BBC News is being unfairly attacked for bias as Britain goes through the nastiest period in its national life since 1945, according to John Simpson, its world affairs editor. The 74-year-old journalist has said he is fed up with the complaints and criticisms being directed at the corporation’s news output, which has been attacked by senior figures in the Conservative and Labour parties as well as campaigners on both sides of the Brexit debate. Simpson told the Radio Times:

(It isn’t just the extremists, but) the middle-of-the-roaders. Maybe it’s because they’re so used to social media, and hearing only the kind of views they like, that they’re enraged by having to listen to arguments they hate. At present it’s Brexit. Before that it was Scottish independence. People have allowed themselves to be persuaded that there’s something wrong with being given open and unbiased information from BBC journalists.

In recent days, leading politicians who have accused the BBC of bias on Twitter include the leader of the Scottish Conservatives, Ruth Davidson, and the Tory Brexiter MP John Redwood. The Labour peer Andrew Adonis has mounted a months-long campaign against BBC coverage of Brexit, complaining to OFCOM about the number of Question Time appearances by the former UKIP leader Nigel Farage and opposing the policy of the director general Lord Hall of no longer reporting on the binary choice of staying or leaving the EU but “accepting the government’s view that the decision is irreversible.” In July, the two BBC broadcasts that received the most complaints were both items on Newsnight and related to allegations of political bias. A total of 172 people complained that the programme’s presenter should not have described Facebook facilitating illegal campaigning by Vote Leave during the referendum as an “allegation”, and 109 people thought its coverage of claims of anti-Semitism within Labour was biased against the party. Simpson said:

It’s the broadcasters’ job to give people the range of opinions they won’t necessarily get in their newspapers, and it’s also our job to hold politicians’ feet to the fire, whether they like it or not.

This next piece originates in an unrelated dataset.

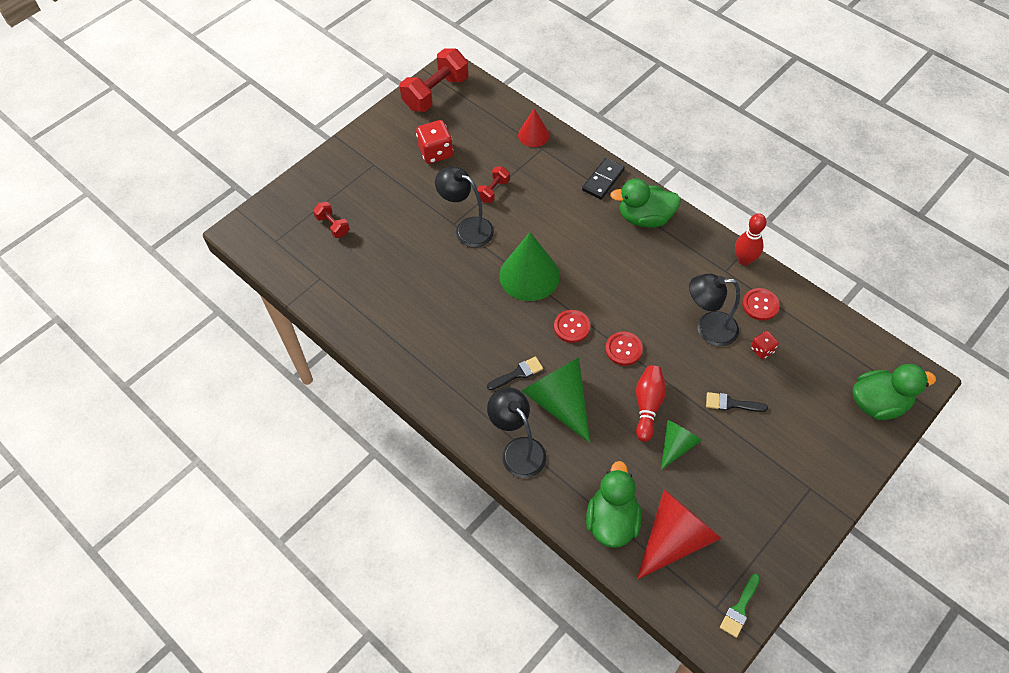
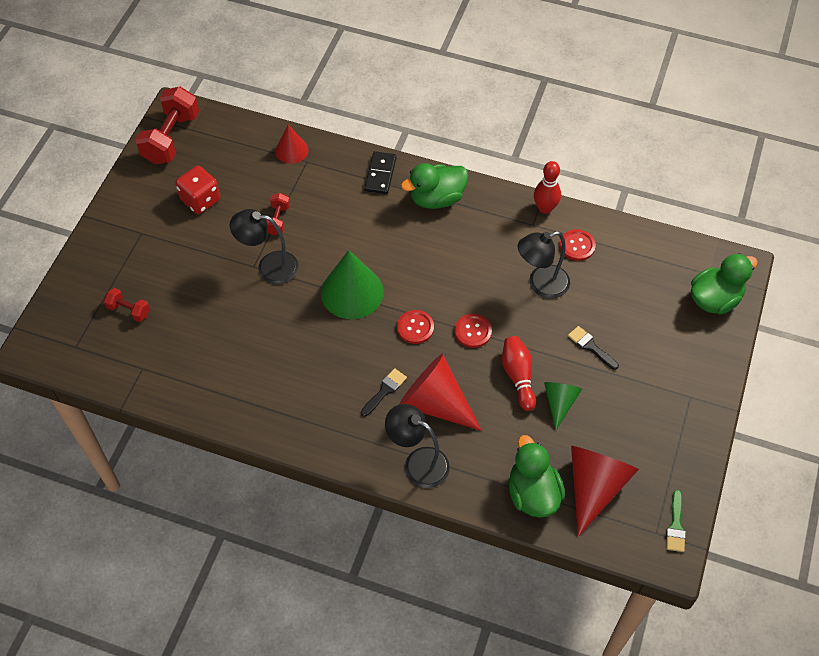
camera: 25 degrees left, 0 degrees up
green cone [521,358,590,443] -> red cone [399,354,482,431]
black brush [706,392,768,412] -> black brush turned 60 degrees clockwise [568,326,619,370]
red dice [751,331,779,359] -> none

He said he would like to see a fact-checking team attached to every single news programme, to counter each false statement that is made. Will Moy, the director of fact-checking organisation Full Fact, gave qualified support to Simpson’s view. He said Full Fact had noticed that people had become quicker to assume bad faith by the media, as opposed to genuine errors. Politicians have also worked out that they can use social media to communicate directly with their constituents, which allows them to avoid their messages being interrogated and challenged. Moy added:

The BBC is not perfect. There are reasonable criticisms to make, including that they don’t have enough people who understand what is going on on Brexit, although that is true of all media. The more we throw mud at these institutions, the more we risk obscuring the value of their effort to be a neutral voice for all of us. They can get things wrong without compromising their underlying ethics.

Simpson’s comments follow an argument between the Radio 4 Today programme presenter Nick Robinson and the LBC radio presenter and remain supporter James O’Brien. O’Brien said that in reality, impartiality in news coverage was all too often bias, since it required broadcasters to give false equivalence to those speaking objective truth and those making baseless assertions. Robinson countered that to follow that logic would create the circumstances for a British version of Fox News, the overtly right-wing Pindo network that presents pro-Trump opinion as fact.